**** PROVIDED MATERIAL ****
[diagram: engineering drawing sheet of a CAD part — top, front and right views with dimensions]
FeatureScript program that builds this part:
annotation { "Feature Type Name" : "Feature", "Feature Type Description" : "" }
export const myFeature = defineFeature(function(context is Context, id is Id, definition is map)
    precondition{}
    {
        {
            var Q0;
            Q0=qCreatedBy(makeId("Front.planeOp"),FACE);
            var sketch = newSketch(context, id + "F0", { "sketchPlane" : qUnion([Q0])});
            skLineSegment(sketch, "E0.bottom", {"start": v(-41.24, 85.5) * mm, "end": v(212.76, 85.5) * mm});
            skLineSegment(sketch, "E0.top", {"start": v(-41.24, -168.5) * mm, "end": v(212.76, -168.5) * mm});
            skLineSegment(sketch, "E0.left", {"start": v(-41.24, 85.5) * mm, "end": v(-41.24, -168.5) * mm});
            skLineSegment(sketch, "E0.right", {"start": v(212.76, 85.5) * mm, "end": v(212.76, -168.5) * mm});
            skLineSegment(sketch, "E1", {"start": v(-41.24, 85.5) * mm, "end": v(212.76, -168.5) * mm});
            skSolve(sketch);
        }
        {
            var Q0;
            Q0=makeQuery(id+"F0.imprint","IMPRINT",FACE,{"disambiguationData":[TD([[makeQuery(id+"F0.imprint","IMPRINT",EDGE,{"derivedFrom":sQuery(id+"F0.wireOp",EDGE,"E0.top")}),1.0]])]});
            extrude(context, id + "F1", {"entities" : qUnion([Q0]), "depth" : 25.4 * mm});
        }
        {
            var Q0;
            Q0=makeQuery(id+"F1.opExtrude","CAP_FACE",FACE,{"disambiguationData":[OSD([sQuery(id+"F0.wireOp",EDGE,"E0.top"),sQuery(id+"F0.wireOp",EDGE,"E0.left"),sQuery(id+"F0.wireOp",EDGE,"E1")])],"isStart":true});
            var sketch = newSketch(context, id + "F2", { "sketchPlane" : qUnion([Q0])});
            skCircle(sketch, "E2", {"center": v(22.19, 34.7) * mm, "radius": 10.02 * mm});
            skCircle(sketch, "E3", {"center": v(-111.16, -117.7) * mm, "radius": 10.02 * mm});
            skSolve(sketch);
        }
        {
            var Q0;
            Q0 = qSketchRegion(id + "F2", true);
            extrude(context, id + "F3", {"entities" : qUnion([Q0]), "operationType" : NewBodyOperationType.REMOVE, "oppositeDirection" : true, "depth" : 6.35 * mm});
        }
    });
****
TASK DESCRIPTION - Copy out the records word for word, from their first line up to and including the line with "Q0 = qSketchRegion(id".

FULL SOLUTION -
[diagram: engineering drawing sheet of a CAD part — top, front and right views with dimensions]
FeatureScript program that builds this part:
annotation { "Feature Type Name" : "Feature", "Feature Type Description" : "" }
export const myFeature = defineFeature(function(context is Context, id is Id, definition is map)
    precondition{}
    {
        {
            var Q0;
            Q0=qCreatedBy(makeId("Front.planeOp"),FACE);
            var sketch = newSketch(context, id + "F0", { "sketchPlane" : qUnion([Q0])});
            skLineSegment(sketch, "E0.bottom", {"start": v(-41.24, 85.5) * mm, "end": v(212.76, 85.5) * mm});
            skLineSegment(sketch, "E0.top", {"start": v(-41.24, -168.5) * mm, "end": v(212.76, -168.5) * mm});
            skLineSegment(sketch, "E0.left", {"start": v(-41.24, 85.5) * mm, "end": v(-41.24, -168.5) * mm});
            skLineSegment(sketch, "E0.right", {"start": v(212.76, 85.5) * mm, "end": v(212.76, -168.5) * mm});
            skLineSegment(sketch, "E1", {"start": v(-41.24, 85.5) * mm, "end": v(212.76, -168.5) * mm});
            skSolve(sketch);
        }
        {
            var Q0;
            Q0=makeQuery(id+"F0.imprint","IMPRINT",FACE,{"disambiguationData":[TD([[makeQuery(id+"F0.imprint","IMPRINT",EDGE,{"derivedFrom":sQuery(id+"F0.wireOp",EDGE,"E0.top")}),1.0]])]});
            extrude(context, id + "F1", {"entities" : qUnion([Q0]), "depth" : 25.4 * mm});
        }
        {
            var Q0;
            Q0=makeQuery(id+"F1.opExtrude","CAP_FACE",FACE,{"disambiguationData":[OSD([sQuery(id+"F0.wireOp",EDGE,"E0.top"),sQuery(id+"F0.wireOp",EDGE,"E0.left"),sQuery(id+"F0.wireOp",EDGE,"E1")])],"isStart":true});
            var sketch = newSketch(context, id + "F2", { "sketchPlane" : qUnion([Q0])});
            skCircle(sketch, "E2", {"center": v(22.19, 34.7) * mm, "radius": 10.02 * mm});
            skCircle(sketch, "E3", {"center": v(-111.16, -117.7) * mm, "radius": 10.02 * mm});
            skSolve(sketch);
        }
        {
            var Q0;
            Q0 = qSketchRegion(id + "F2", true);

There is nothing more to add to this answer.